Der Fund von Verschlusssachen bei Donald Trump, Joe Biden und Mike Pence rückt ein Problem in den Blick, auf das Insider seit Langem hinweisen. Der Schutz echter Staatsgeheimnisse droht in einer Flut an Geheimniskrämerei unterzugehen.

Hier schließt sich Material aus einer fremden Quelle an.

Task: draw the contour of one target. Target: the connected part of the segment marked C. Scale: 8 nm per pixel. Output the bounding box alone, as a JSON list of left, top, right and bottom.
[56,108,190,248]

Der ehemalige Direktor des Abhördienstes NSA, Michael Hayden, erzählt gerne die Geschichte, wie er einmal einen mit „Top Secret“ gekennzeichneten Weihnachtsgruß erhielt. Das war kein Scherz, sondern Routine in dem Geheimdienst, der so ziemlich jedes Schriftstück zur Verschlusssache erklärt. Denselben Vermerk trugen mutmaßlich auch Dokumente mit Atomgeheimnissen der USA, die Donald Trump in seinem Privatclub von „Mar-a-Lago“ aufbewahrte.

 

Allerdings trug dieser noch Zusatzvermerke, die den Nutzerkreis auf eine Handvoll Personen einschränkten. Dagegen haben auf andere als „Top Secret“ eingestufte Dokumente in den USA fast 1,3 Millionen Personen Zugriff. Das erklärt, warum nicht jede Verschlusssache gleich ist. Ein Teil der Aufgabe der von Justizminister Merrick Garland benannten Sonderermittler für die Dokumenten-Affären Donald Trumps und Joe Bidens besteht darin, die Spreu vom Weizen zu trennen.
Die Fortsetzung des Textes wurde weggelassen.